We have the option of applying for un under 35s one year visa which would allow us to work in Canada but I have been told that it can be very difficult to get a job there with this visa.

We are hoping to move to Vancouver and we don't mind doing non-skilled work to pay the bills if it will be difficult to find work.

Can anyone recommend a good job agency we could contact in Vancouver that may be able to give us advice re job placements?

Thanks everyone, a very nervous and, (hopefully) soon-to-be, expat

Steph*


----------



## Welcan82 (Aug 8, 2010)

Hi there. I assume you mean the federal skilled worker scheme when you say skilled worker visa? If so, this shouldn't take two years, I'm currently going through the process myself and see no reason why it should take more than 12 months, especially as the Canadian government are now taking measures to make the process quicker. I first applied in March, and am hoping to get my permanent resident status around the same time next year if all goes well.

I'm not aware of an under 35 work visa, but if this is available to you then I'm sure it would be a far quicker route. Can't really comment on how easy or difficult it would be to get a job using this route though. 

The other thing to consider, if you haven't already looked into it, is whether or not your qualifications would be recognised in Canada, as I understand many professionals are required to have their qualifications verified by a governing body who determine the Canadian equivalent qualifications.
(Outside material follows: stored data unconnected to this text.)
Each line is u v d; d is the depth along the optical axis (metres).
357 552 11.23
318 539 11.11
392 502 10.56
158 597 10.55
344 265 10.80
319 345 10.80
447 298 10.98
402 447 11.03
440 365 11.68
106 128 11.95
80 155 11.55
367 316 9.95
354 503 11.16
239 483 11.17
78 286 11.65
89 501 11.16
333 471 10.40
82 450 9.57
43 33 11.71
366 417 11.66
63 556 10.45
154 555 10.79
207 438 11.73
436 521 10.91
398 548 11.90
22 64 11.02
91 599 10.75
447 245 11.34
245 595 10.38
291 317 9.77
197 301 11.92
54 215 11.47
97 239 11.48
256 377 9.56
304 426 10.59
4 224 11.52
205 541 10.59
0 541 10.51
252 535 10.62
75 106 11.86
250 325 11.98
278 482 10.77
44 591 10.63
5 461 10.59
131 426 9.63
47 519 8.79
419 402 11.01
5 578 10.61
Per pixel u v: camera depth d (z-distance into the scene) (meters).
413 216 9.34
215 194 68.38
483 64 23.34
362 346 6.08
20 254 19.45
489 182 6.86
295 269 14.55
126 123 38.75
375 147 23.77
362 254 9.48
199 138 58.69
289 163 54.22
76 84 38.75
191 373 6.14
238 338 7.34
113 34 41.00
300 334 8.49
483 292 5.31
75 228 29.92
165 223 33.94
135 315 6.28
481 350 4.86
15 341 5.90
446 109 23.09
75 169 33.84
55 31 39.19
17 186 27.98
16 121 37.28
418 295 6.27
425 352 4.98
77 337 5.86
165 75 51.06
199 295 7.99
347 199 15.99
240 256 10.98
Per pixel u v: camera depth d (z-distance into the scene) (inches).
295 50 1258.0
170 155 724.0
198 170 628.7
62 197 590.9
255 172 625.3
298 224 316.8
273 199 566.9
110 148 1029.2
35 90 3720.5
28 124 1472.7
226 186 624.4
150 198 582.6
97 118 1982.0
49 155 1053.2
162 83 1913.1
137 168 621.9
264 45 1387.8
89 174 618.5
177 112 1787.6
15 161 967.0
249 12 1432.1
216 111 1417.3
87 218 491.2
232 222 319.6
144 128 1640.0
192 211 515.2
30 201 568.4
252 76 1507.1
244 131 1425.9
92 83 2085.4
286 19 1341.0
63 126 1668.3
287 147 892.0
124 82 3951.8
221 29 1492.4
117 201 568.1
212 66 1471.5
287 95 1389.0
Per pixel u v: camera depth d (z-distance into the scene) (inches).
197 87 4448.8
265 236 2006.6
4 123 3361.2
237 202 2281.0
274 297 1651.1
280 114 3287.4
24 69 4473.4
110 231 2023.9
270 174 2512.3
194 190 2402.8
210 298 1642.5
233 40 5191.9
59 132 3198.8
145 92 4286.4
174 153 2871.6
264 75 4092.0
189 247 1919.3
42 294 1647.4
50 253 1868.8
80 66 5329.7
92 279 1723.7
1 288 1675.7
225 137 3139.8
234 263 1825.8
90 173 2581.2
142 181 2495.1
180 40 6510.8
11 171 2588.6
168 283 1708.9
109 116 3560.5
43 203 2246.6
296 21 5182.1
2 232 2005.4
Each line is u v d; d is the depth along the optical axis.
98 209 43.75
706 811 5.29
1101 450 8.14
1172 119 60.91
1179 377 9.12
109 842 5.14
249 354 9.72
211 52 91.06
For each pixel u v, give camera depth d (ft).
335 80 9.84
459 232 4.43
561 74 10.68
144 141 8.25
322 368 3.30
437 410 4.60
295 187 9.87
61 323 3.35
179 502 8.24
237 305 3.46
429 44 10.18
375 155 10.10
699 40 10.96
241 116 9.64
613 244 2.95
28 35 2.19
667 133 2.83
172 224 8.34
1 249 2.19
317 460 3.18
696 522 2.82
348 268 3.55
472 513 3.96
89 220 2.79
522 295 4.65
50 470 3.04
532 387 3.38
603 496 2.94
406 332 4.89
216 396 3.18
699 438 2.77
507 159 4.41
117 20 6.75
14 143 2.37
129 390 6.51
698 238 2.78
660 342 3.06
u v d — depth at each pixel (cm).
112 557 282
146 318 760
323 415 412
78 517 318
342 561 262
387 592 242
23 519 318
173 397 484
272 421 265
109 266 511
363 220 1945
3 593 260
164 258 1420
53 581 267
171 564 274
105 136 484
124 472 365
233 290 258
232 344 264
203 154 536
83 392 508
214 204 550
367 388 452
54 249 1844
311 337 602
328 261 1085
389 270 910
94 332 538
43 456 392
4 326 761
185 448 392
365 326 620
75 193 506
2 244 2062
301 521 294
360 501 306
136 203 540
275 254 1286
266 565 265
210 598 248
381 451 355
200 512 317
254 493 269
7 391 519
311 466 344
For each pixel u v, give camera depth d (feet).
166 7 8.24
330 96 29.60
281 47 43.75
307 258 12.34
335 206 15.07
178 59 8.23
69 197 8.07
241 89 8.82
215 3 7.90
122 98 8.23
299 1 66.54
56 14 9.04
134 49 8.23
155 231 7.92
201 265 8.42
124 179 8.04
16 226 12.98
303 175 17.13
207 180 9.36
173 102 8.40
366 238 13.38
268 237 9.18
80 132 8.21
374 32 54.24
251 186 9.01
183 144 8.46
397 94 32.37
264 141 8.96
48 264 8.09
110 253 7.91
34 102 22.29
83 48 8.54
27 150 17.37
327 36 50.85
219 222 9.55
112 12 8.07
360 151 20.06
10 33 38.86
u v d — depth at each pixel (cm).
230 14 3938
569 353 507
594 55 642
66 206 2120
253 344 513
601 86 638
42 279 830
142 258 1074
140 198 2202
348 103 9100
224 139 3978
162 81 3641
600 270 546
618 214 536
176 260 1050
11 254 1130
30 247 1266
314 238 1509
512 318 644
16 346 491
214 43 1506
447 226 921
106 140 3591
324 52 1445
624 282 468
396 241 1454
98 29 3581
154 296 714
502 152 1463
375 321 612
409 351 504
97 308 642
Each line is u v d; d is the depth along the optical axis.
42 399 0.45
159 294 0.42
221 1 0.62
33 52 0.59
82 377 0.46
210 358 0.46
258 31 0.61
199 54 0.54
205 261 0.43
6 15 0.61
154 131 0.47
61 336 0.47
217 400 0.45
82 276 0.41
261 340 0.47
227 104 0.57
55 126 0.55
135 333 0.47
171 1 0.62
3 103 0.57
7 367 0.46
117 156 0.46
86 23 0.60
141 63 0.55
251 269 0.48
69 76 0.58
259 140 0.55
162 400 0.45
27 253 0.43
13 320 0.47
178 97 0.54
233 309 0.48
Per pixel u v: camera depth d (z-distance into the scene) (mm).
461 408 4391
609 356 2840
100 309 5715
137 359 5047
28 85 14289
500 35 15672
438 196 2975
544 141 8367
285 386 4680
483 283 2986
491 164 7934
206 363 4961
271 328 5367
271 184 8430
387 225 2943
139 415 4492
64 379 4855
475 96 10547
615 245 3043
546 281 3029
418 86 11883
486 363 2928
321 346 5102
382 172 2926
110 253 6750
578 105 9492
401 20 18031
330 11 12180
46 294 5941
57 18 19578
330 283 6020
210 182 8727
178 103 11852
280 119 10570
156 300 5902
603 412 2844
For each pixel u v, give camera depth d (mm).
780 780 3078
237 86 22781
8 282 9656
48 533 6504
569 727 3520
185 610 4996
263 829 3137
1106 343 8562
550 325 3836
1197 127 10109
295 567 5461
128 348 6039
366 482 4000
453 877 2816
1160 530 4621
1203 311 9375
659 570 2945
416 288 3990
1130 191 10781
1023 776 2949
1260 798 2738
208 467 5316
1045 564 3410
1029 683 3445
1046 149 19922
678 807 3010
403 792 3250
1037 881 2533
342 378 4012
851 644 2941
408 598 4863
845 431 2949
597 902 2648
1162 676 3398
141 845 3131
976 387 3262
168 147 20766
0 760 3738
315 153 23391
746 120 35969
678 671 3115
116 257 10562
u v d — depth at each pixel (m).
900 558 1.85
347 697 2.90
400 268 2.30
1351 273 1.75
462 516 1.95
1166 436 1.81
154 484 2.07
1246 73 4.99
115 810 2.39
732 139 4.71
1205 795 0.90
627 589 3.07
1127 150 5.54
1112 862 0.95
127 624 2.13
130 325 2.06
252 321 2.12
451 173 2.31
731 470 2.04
Can't comment on whether or not this would apply to accountants, but it's probably worth checking up on it.

Good luck to you both, I'm sure it would be worth the effort whichever route you choose


----------



## nonia (Oct 21, 2009)

stephwalsh said:


> Hi
> 
> Myself and my husband are hoping to move to Canada next April.
> 
> ...


Hi Steph

I am currently living in Dublin and moving to Canada in March next year..

I feel the same nervous... dont know where to start

We are palnning to land in Toronto as there are alot of companies there..
why Did you choose Vancouver? Is it better?
contacted a few consultants but they want us to be there before they start looking jobs for us.

we can share our info 

thanks 

Deepti


----------